Entries taken from a collection
══════════════════════════════

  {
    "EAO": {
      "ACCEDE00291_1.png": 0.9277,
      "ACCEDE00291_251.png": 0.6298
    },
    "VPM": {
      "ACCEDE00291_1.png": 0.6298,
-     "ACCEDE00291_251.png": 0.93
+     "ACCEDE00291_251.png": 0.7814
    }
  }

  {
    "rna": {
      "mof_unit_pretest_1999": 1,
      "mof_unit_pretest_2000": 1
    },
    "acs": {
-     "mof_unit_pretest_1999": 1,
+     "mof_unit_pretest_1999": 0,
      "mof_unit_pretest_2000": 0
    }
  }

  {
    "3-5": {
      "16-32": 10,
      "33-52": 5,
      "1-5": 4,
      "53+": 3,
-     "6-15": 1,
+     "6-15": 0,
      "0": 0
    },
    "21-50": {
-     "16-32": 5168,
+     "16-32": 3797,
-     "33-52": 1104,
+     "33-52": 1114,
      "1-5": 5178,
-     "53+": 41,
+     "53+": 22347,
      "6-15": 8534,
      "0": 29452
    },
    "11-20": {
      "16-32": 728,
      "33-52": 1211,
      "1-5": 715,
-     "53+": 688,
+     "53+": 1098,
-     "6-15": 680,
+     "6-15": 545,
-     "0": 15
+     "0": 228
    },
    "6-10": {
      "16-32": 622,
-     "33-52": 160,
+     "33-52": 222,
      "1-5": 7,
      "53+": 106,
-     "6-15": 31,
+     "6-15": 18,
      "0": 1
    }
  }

══════════════════════════════

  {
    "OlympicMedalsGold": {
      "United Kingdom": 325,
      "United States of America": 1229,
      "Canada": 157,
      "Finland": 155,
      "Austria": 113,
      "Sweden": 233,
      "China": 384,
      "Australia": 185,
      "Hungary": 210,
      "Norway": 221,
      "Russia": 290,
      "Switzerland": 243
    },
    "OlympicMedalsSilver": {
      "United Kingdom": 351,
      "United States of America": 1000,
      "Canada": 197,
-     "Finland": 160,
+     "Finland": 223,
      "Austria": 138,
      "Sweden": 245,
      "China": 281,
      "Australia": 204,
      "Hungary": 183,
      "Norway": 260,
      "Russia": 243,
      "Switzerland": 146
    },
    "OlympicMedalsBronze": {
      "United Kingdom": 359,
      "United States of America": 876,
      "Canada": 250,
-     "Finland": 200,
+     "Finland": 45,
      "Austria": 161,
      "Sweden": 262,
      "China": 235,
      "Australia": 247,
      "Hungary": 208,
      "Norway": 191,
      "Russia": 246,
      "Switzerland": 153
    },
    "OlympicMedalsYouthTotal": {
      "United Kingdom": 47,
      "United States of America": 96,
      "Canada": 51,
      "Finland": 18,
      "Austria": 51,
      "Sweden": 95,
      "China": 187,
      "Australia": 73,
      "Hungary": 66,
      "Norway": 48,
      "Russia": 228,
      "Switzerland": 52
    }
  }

══════════════════════════════

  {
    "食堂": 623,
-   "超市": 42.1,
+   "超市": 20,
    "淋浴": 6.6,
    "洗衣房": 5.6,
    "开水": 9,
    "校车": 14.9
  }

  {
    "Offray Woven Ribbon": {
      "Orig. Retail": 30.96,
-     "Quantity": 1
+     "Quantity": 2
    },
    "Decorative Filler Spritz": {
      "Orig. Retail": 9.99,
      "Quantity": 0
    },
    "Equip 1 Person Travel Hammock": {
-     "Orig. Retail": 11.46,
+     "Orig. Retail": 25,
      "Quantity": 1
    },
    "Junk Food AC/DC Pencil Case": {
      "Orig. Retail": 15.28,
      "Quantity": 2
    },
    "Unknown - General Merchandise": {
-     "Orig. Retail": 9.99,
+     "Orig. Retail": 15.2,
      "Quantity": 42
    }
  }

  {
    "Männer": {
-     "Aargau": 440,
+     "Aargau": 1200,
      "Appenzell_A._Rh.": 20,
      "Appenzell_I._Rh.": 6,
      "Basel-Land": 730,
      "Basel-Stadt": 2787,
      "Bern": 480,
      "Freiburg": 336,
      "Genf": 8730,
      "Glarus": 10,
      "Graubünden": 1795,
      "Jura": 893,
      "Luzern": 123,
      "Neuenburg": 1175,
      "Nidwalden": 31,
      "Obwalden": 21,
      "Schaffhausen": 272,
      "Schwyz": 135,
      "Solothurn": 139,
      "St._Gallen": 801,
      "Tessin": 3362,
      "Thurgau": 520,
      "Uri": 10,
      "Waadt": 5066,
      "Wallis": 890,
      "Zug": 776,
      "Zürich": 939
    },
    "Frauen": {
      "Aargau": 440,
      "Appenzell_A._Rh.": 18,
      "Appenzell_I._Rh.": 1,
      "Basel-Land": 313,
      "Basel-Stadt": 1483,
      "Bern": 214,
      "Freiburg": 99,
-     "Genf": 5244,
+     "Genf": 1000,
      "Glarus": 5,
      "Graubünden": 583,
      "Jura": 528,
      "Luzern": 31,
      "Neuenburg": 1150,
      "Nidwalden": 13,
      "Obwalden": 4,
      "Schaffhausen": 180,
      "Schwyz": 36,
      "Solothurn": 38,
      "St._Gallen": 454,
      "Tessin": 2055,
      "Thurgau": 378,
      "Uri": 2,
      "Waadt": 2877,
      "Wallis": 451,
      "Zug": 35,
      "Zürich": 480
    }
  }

══════════════════════════════

» TASK GOAL:
Would you please return all lines of the data that include the word "Canada"?

» RESULT:
      "Canada": 157,
      "Canada": 197,
      "Canada": 250,
      "Canada": 51,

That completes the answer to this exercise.